Stored data entries:
◇ ◇ ◇ ◇ ◇ ◇ ◇

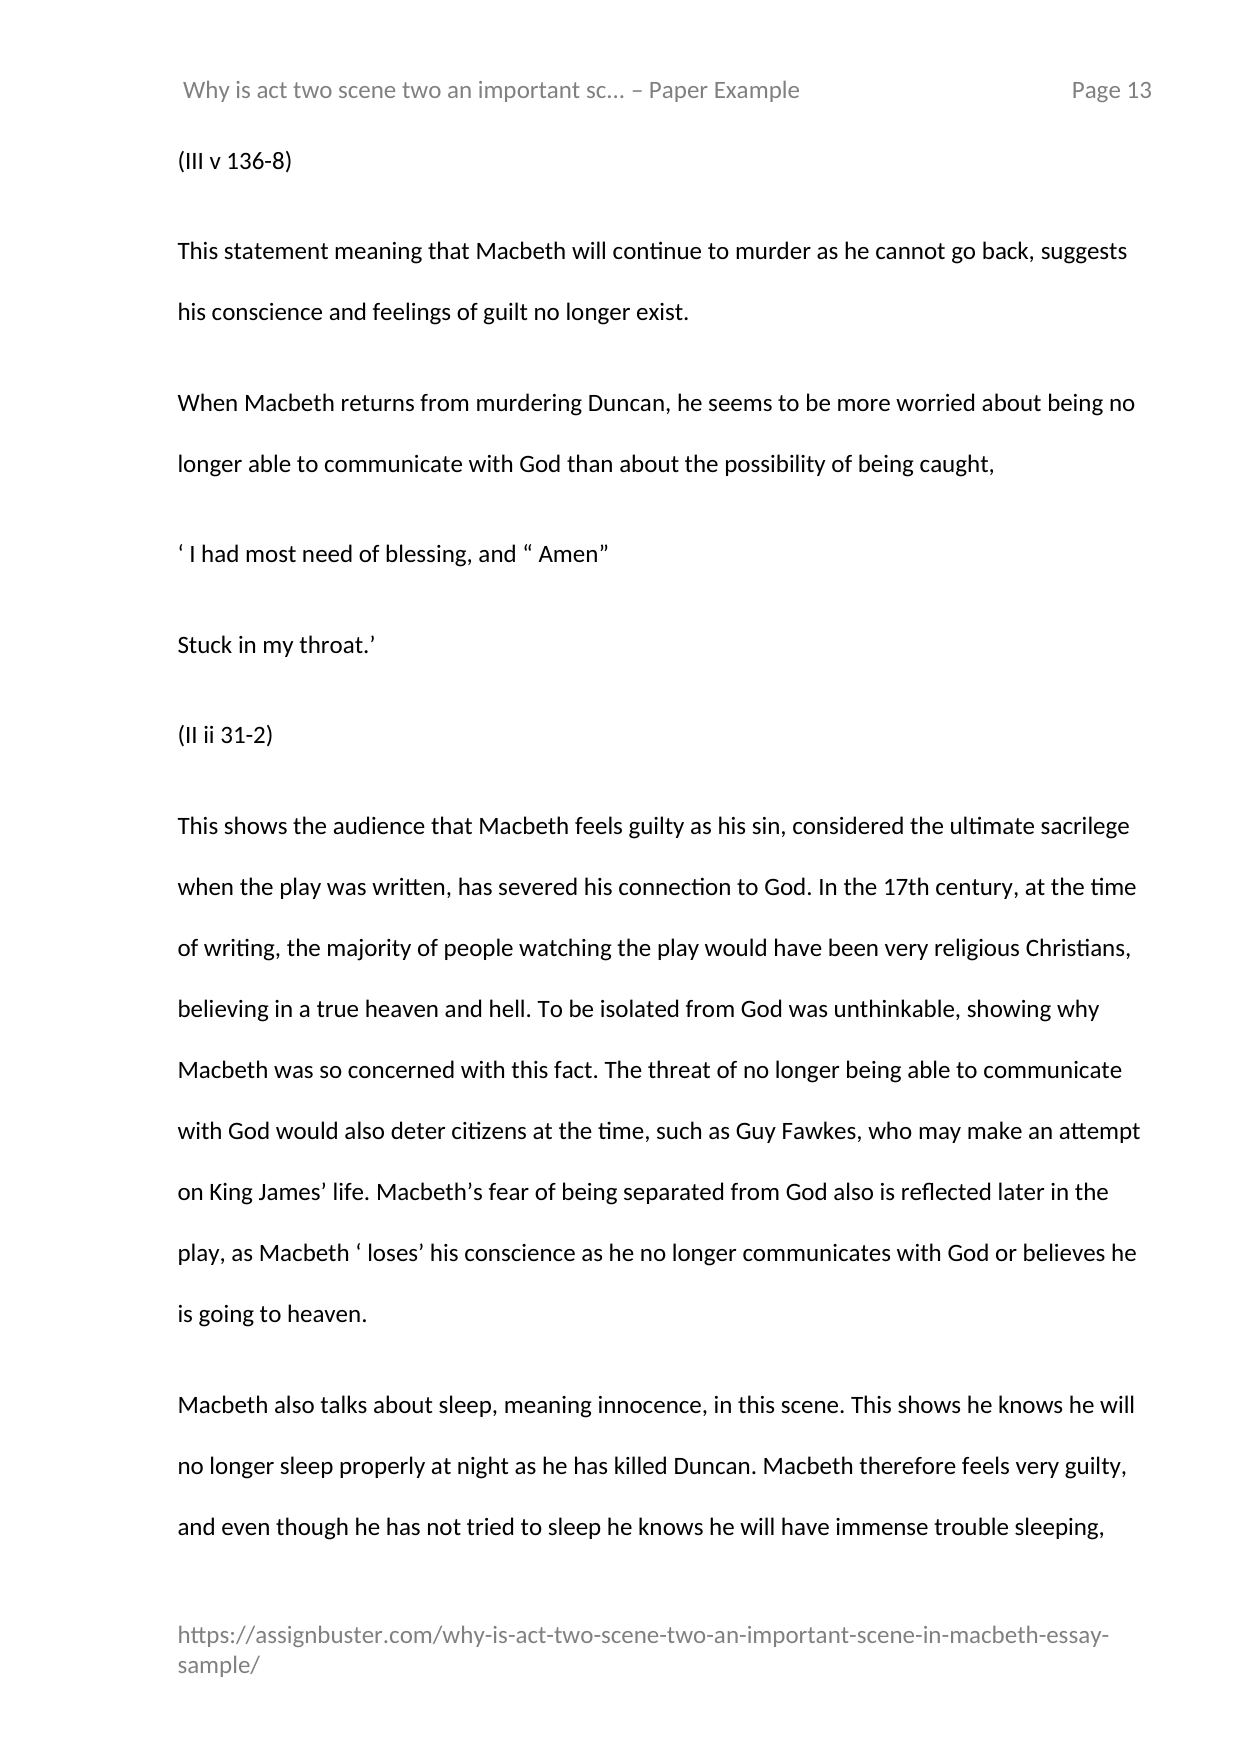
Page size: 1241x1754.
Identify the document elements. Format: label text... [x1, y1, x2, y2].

text (III v 136-8) [177, 145, 1152, 176]
text This shows the audience that Macbeth feels guilty as his sin, considered the ultimate sacrilege when the play was written, has severed his connection to God. In the 17th century, at the time of writing, the majority of people watching the play would have been very religious Christians, believing in a true heaven and hell. To be isolated from God was unthinkable, showing why Macbeth was so concerned with this fact. The threat of no longer being able to communicate with God would also deter citizens at the time, such as Guy Fawkes, who may make an attempt on King James’ life. Macbeth’s fear of being separated from God also is reflected later in the play, as Macbeth ‘ loses’ his conscience as he no longer communicates with God or believes he is going to heaven. [177, 810, 1152, 1329]
text Macbeth also talks about sleep, meaning innocence, in this scene. This shows he knows he will no longer sleep properly at night as he has killed Duncan. Macbeth therefore feels very guilty, and even though he has not tried to sleep he knows he will have immense trouble sleeping, [177, 1389, 1152, 1542]
text This statement meaning that Macbeth will continue to murder as he cannot go back, suggests his conscience and feelings of guilt no longer exist. [177, 236, 1152, 327]
text ‘ I had most need of blessing, and “ Amen” [177, 539, 1152, 569]
text When Macbeth returns from murdering Duncan, he seems to be more worried about being no longer able to communicate with God than about the possibility of being caught, [177, 387, 1152, 479]
text (II ii 31-2) [177, 720, 1152, 750]
text Stuck in my throat.’ [177, 629, 1152, 660]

◇ ◇ ◇ ◇ ◇ ◇ ◇

Task description:
First drop every picture, then print the data above exactly as it stands.

Result:
Page size: 1241x1754.
Identify the document elements. Format: label text... [x1, y1, x2, y2].

text (III v 136-8) [177, 145, 1152, 176]
text This shows the audience that Macbeth feels guilty as his sin, considered the ultimate sacrilege when the play was written, has severed his connection to God. In the 17th century, at the time of writing, the majority of people watching the play would have been very religious Christians, believing in a true heaven and hell. To be isolated from God was unthinkable, showing why Macbeth was so concerned with this fact. The threat of no longer being able to communicate with God would also deter citizens at the time, such as Guy Fawkes, who may make an attempt on King James’ life. Macbeth’s fear of being separated from God also is reflected later in the play, as Macbeth ‘ loses’ his conscience as he no longer communicates with God or believes he is going to heaven. [177, 810, 1152, 1329]
text Macbeth also talks about sleep, meaning innocence, in this scene. This shows he knows he will no longer sleep properly at night as he has killed Duncan. Macbeth therefore feels very guilty, and even though he has not tried to sleep he knows he will have immense trouble sleeping, [177, 1389, 1152, 1542]
text This statement meaning that Macbeth will continue to murder as he cannot go back, suggests his conscience and feelings of guilt no longer exist. [177, 236, 1152, 327]
text ‘ I had most need of blessing, and “ Amen” [177, 539, 1152, 569]
text When Macbeth returns from murdering Duncan, he seems to be more worried about being no longer able to communicate with God than about the possibility of being caught, [177, 387, 1152, 479]
text (II ii 31-2) [177, 720, 1152, 750]
text Stuck in my throat.’ [177, 629, 1152, 660]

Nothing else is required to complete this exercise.